In North Carolina, Republicans are waging an all-out assault on democracy


Not only are Republicans failing to vigorously address the attack on our democracy from outside our borders, but, in North Carolina, they are waging their own attack on democracy right here at home.

With the disclosure that Russian President Vladimir Putin himself ordered the cyberattacks on the presidential election, Americans are waking up to threats to our democracy from overseas.

But there is a simultaneous war against democracy on the home front as well, and nowhere is this more apparent than North Carolina.

A month ago, voters in the Tar Heel State elected a Democratic governor. After a desperate attempt to steal the election, Republican incumbent Pat McCrory eventually conceded the race, saying, "I personally believe that the majority of our citizens have spoken and we now should do everything we can to support the 75th governor of North Carolina, Roy Cooper."
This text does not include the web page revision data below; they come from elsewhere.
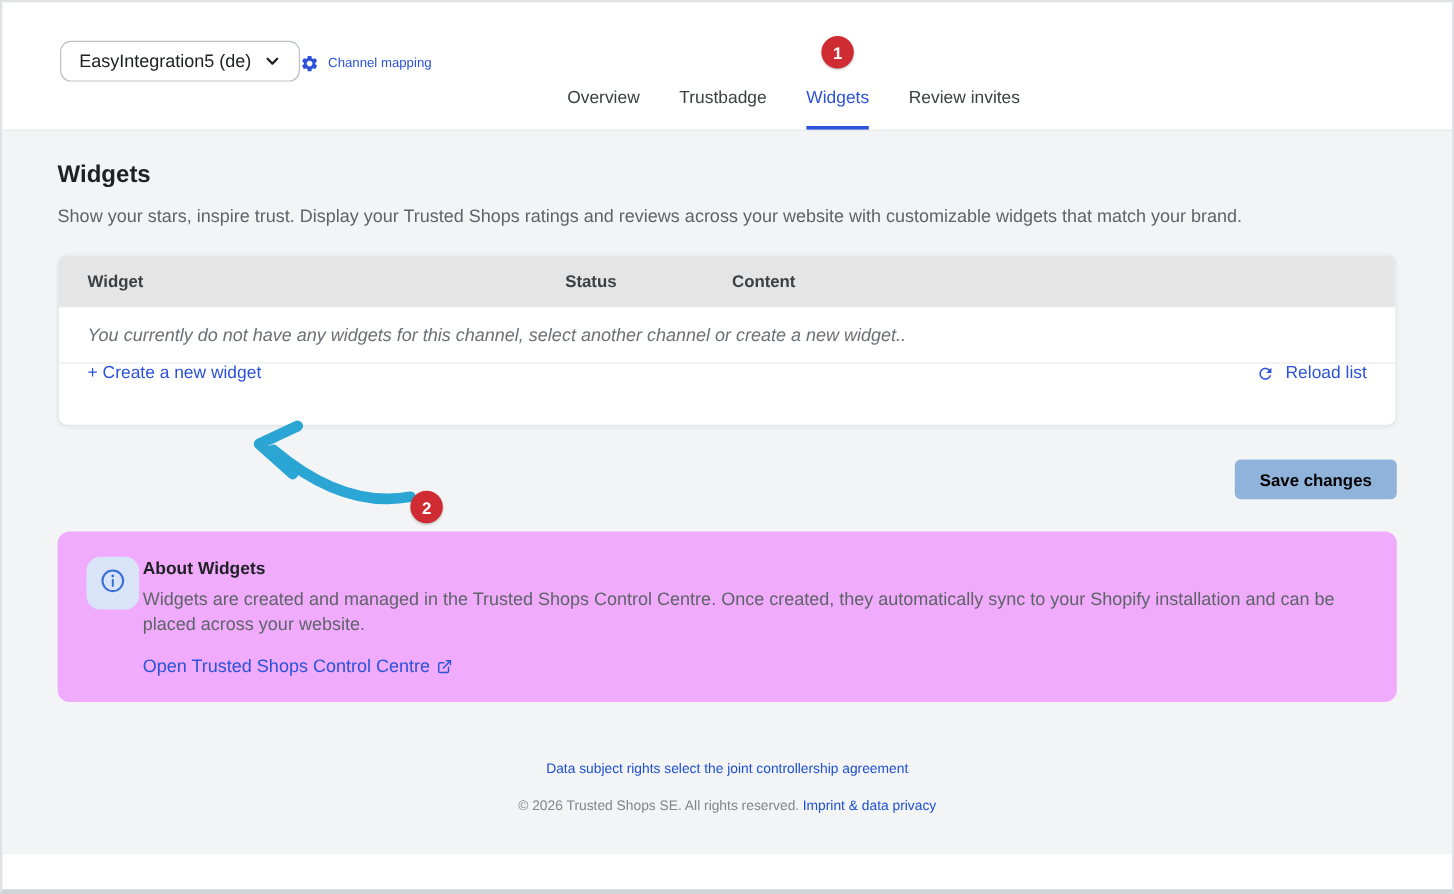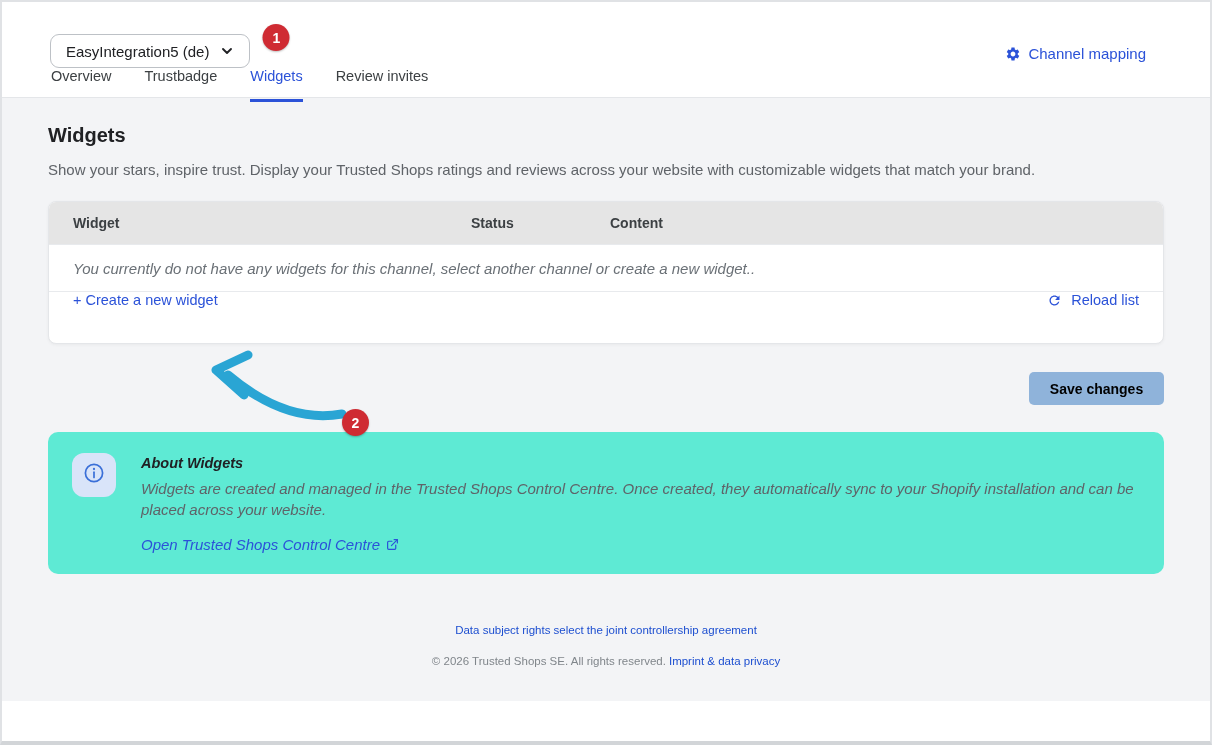"EasyIntegration5 (de)" .app-header { flex-direction: column -> row; height: 96px -> 107px }
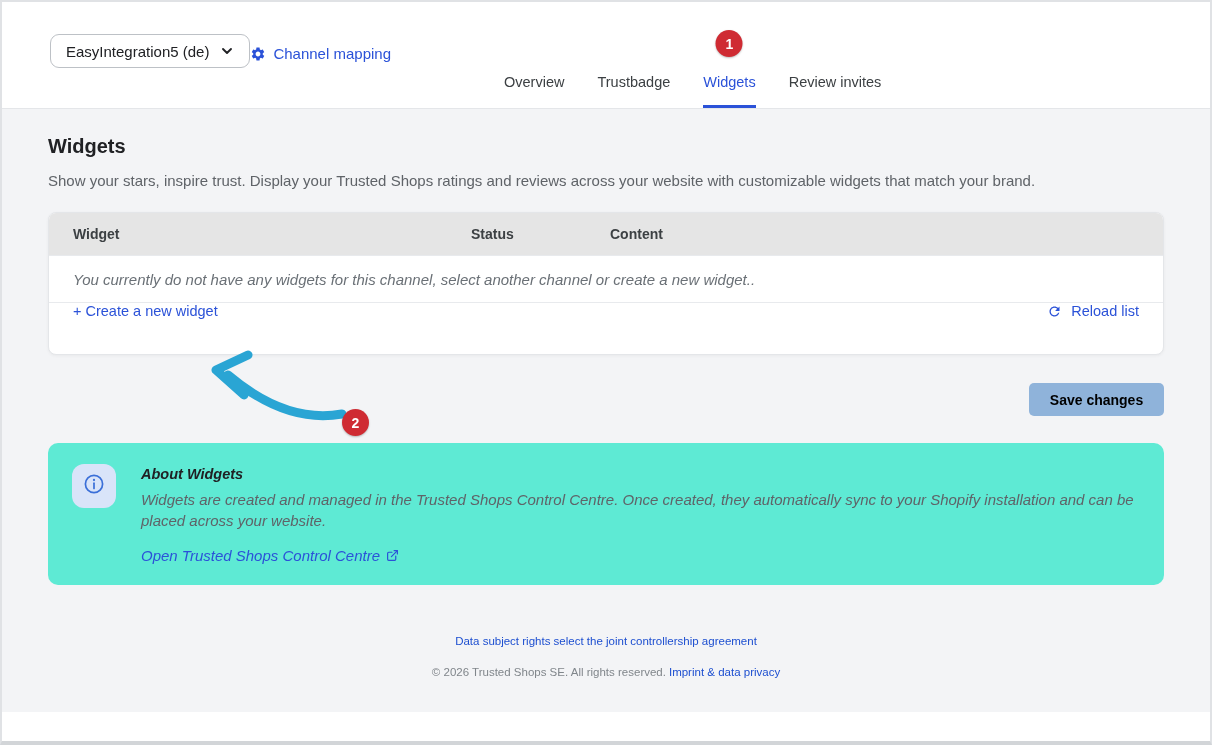"Channel mapping" .channel-mapping { font-size: 15px -> 11px }
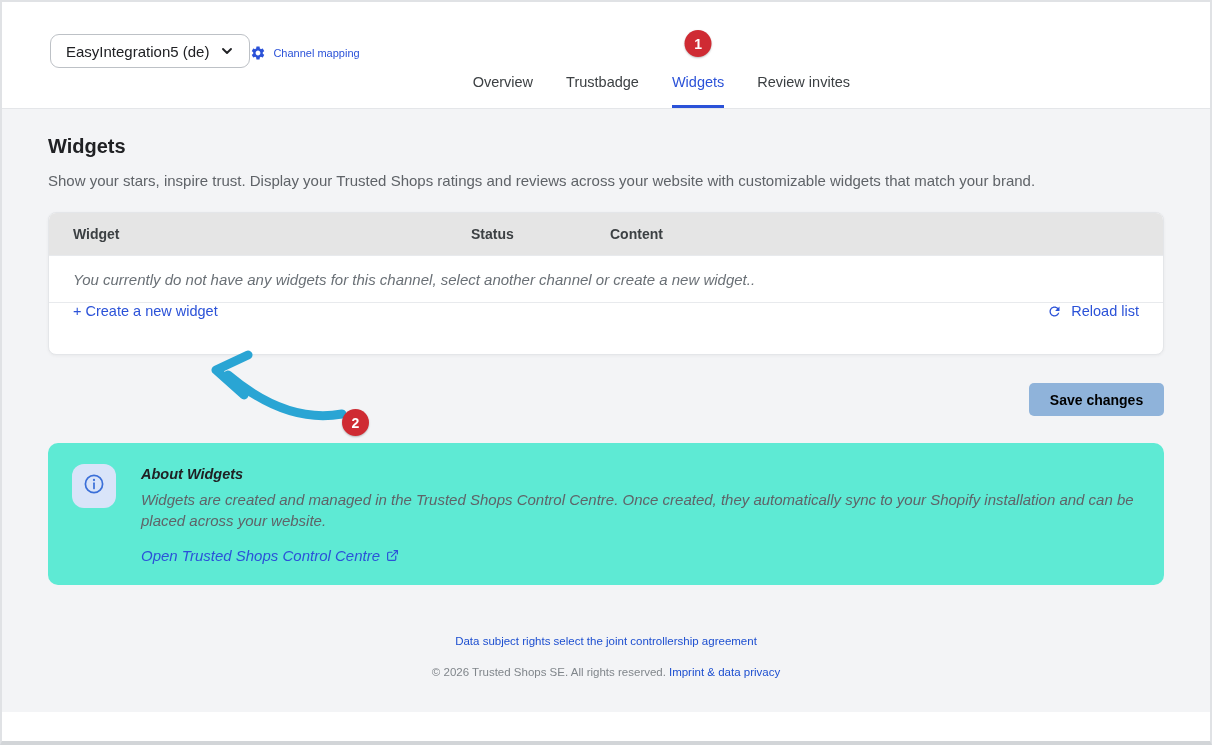"About Widgets" .info-box { background: #5eead4 -> #f0abfc; font-style: italic -> none; gap: 25px -> 3px }
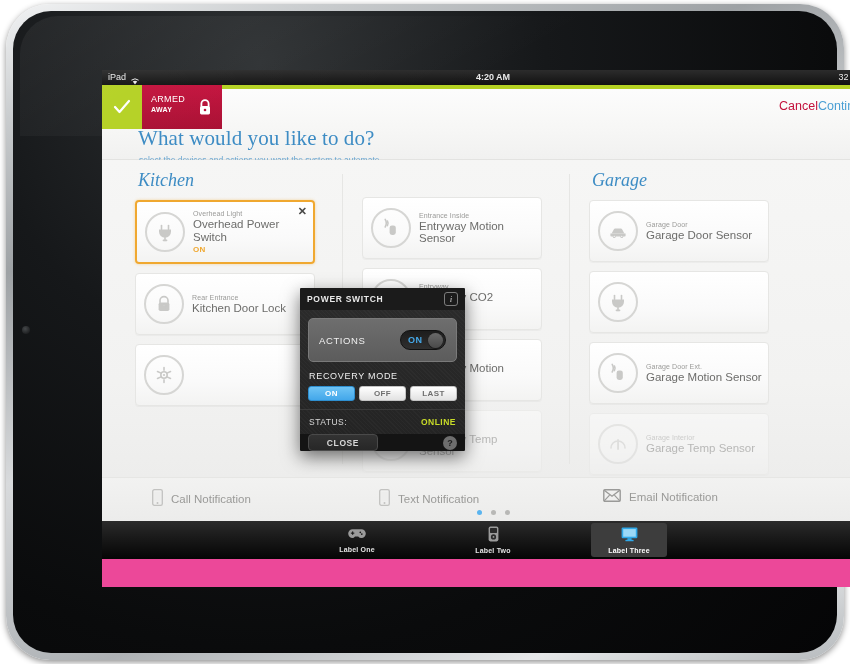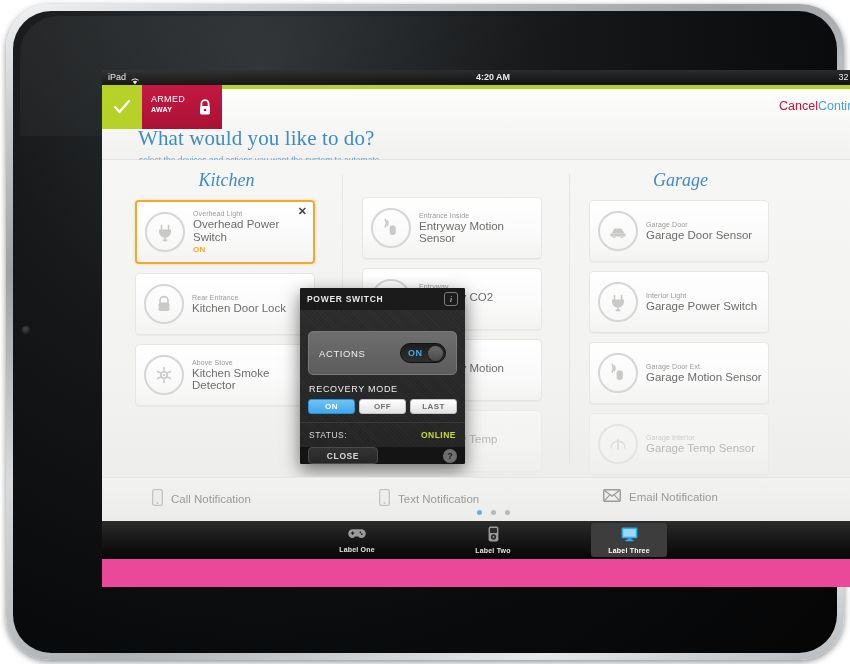"Kitchen" .col-title { text-align: center -> none }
The Republican-controlled North Carolina General Assembly, however, has other plans.

The state legislature has called an unprecedented special session, where they are debating a variety of bills designed solely to strip power from the incoming Democratic administration.

Here are just some of the bills being debated in the special session:

  • A bill that would bar the governor from appointing a Democratic majority on county election boards. Under current law, the governor can appoint a majority of county election officials. In 2016, McCrory's appointees slashed voting times and polling places; Cooper should now be able to appoint a Democratic majority to reverse these cuts. This bill, however, requires all boards to have an equal number of Republicans.
  • A bill that would require Republicans to chair the State Board of Elections during election years. Under this proposal, the chairmanship of the state board would be staggered so that a Democrat chairs the board in "odd-numbered years" and a Republican in "even-numbered years" — but all major state and federal elections take place in even-numbered years.
  • Several bills that would drastically limit the governor's power over executive appointments. As Slate notes, one bill would require cabinet officials to be approved by the state senate, and another would reduce the number of offices that serve at the pleasure of the governor from 1,500 to 300. Yet another would strip Cooper of the power to appoint trustees to the University of North Carolina, and another would let McCrory pick the Industrial Commission Chairman before he leaves.
  • A bill that dramatically restructures the state Supreme Court. Voters also just elected a Democratic majority to the highest state court, and the legislature wants to limit their power. One bill would severely restrict the ability of litigants to ask the state Supreme Court to review cases from the appeals judges (who are mostly Republicans). It would also restore partisan registration and primaries for Supreme Court elections, which are currently nonpartisan.

It is worth noting that the current North Carolina General Assembly members were elected from massively gerrymandered districts (although recent court rulings mean that is likely to change soon). Unlike Cooper, who was elected by the whole state, the legislative districts were heavily skewed to cancel out Democratic voters. So Republicans in the General Assembly cannot even convincingly claim they have a mandate to be in office at all, much less strip the executive power of a governor elected with a clear majority of the people.

What is more, after crowds showed up at the state capitol in Raleigh to protest, peaceful demonstrators were forcibly ejected and credentialed journalists were summarily arrested:

What is happening in North Carolina is not an anomaly; it is part of a pattern. Between Donald Trump’s assaults on long-established political and diplomatic practices, and the clear evidence a foreign dictator compromised the election while a major political party knowingly stood aside for him, we are experiencing the erosion of American democracy on a scale not seen in living memory.

It is incumbent to stay engaged with and oppose the subversion of our country’s bedrock principles, not just at the federal level but at the state level, too.